Passage provided -
From Casetext: Smarter Legal Research

People v. Diamond

Supreme Court of Michigan
Jun 18, 1925
204 N.W. 105 (Mich. 1925)

Opinion

Docket No. 110.

Submitted April 16, 1925.

Decided June 18, 1925.

Error to recorder's court of Detroit; Faust (John), J. Submitted April 16, 1925. (Docket No. 110.) Decided June 18, 1925.

Loucia Diamond and George Diamond were convicted of pandering, and sentenced to imprisonment for not less than 2 1/2 nor more than 5 years in the Detroit house of correction. Reversed.

John W.L. Hicks, for appellants.

Andrew B. Dougherty, Attorney General, Robert M. Toms, Prosecuting Attorney, and Eugene A. Walling, Assistant Prosecuting Attorney, for the people.


Defendants review their conviction and sentence on a charge of pandering, in violation of Act No. 389, Pub. Acts 1919 (Comp. Laws Supp. 1922, § 15500), by writ of error. At the hearing in this court, the prosecuting attorney confessed error. We have examined the record with care, and are satisfied that such errors occurred in the admission of evidence as warranted this concession and necessitate a reversal.

The defendants were first put on trial on October 2, 1924. After a jury had been sworn and a witness examined in part, a recess for luncheon was taken. When court reconvened, the jury were discharged for the reason hereafter stated. Another jury was impaneled and sworn. Defendants entered a plea of former jeopardy, which was overruled. The assignment of error based on such action must be considered, because, if the plea should have been sustained, it must result in the discharge of the defendants.

Extracted information -

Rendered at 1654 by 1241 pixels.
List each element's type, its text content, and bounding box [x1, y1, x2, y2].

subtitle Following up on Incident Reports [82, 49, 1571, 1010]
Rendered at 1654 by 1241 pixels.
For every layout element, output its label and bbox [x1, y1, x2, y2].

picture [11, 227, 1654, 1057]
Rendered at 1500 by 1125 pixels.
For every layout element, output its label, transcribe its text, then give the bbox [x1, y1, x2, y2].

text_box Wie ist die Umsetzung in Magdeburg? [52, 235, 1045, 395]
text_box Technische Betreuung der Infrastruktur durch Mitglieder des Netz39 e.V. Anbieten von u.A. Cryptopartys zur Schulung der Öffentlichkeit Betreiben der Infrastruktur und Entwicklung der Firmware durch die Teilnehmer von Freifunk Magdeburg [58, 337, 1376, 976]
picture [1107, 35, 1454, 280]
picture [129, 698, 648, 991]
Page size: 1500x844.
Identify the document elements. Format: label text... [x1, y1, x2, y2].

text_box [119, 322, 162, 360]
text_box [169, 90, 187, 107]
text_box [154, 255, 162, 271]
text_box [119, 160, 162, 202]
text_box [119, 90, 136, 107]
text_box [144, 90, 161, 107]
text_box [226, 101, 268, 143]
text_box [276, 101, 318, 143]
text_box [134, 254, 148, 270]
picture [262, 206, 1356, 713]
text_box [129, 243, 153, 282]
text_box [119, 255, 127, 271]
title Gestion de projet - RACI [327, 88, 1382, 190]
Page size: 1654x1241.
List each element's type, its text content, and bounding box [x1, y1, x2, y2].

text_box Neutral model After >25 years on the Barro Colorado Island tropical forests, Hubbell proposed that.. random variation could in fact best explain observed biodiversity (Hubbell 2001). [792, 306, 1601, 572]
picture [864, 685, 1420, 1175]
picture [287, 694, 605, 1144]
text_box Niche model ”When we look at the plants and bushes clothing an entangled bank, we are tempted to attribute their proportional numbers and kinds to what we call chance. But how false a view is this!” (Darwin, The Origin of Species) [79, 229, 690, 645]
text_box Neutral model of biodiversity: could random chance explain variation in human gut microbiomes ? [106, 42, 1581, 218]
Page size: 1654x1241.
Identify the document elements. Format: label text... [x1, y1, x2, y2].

Objective 1 -
Answer these questions using the People v. Diamond court opinion:
(a) What sentence did the defendants receive?
(b) Which attorney appeared for the appellants?
(c) On what date were the defendants first put on trial?
Objective 2 - Extend the People v. Diamond court opinion, picking up right after its final sentence.

Response 1 -
(a) Imprisonment for not less than 2 1/2 nor more than 5 years in the Detroit house of correction.
(b) John W.L. Hicks.
(c) October 2, 1924.

Response 2 -
The record discloses that when the court reconvened after luncheon on October 2d, the prosecutor, in the absence of the jury, stated to the court that he had been informed that "the daughter of the defendants was at the lunch table with two of the jurors." This daughter, Mrs. Stevens, was questioned by the court. She stated, in answer to a question, "How did you happen to do that?" "I don't know. I just sit there. You know, we don't find no place and we just stop there." On being asked if she recognized the men at the table as jurors, she said, "I seen them sit in the chair." When afterwards asked, "You knew when you sat at the table that they were jurors in this case?" she answered, "No, I didn't," and, on being pressed, "Are you sure of that?" said, "I am sure." She was then asked if she talked with the men, and answered, "No." Later, she was again asked, "Were you talking to these two jurymen?" She answered, "I never said nothing. I am telling you the God's truth." "Did they tell you anything?" "The man said, 'Have you got any case?' I said, 'Yes, it is my mother's case.' That is all. I have nothing to say more." This was followed by a private conference between the court, the prosecutor and the defendants' attorney. The jury were then called in. The two jurors were questioned. They stated that two ladies, one of them being Mrs. Stevens, sat down at the same table with them, that "some remarks passed back and forth," and that one of them said she was the daughter of the two defendants on trial, and that one of the jurors said to her, "You better had say nothing to us, because we are one of the jurors." After deliberation, the trial court concluded that the interests of justice required the discharge of the jury.

The constitutional provision (art. 2, § 14) relating to former jeopardy, and the decisions of this court construing it, were considered in a recent case by Mr. Justice STEERE ( People v. Schepps, ante, 260). It was there pointed out that a jury may be discharged, pending the trial, only in cases "where a manifest necessity arises or facts are discovered showing in the opinion of the court that the ends of public justice would otherwise be defeated." It was also said that —

"This court is not required to pass upon the wisdom of the course the trial court pursued, but upon whether there were sufficient circumstances shown for a basis of the trial court's decision," etc.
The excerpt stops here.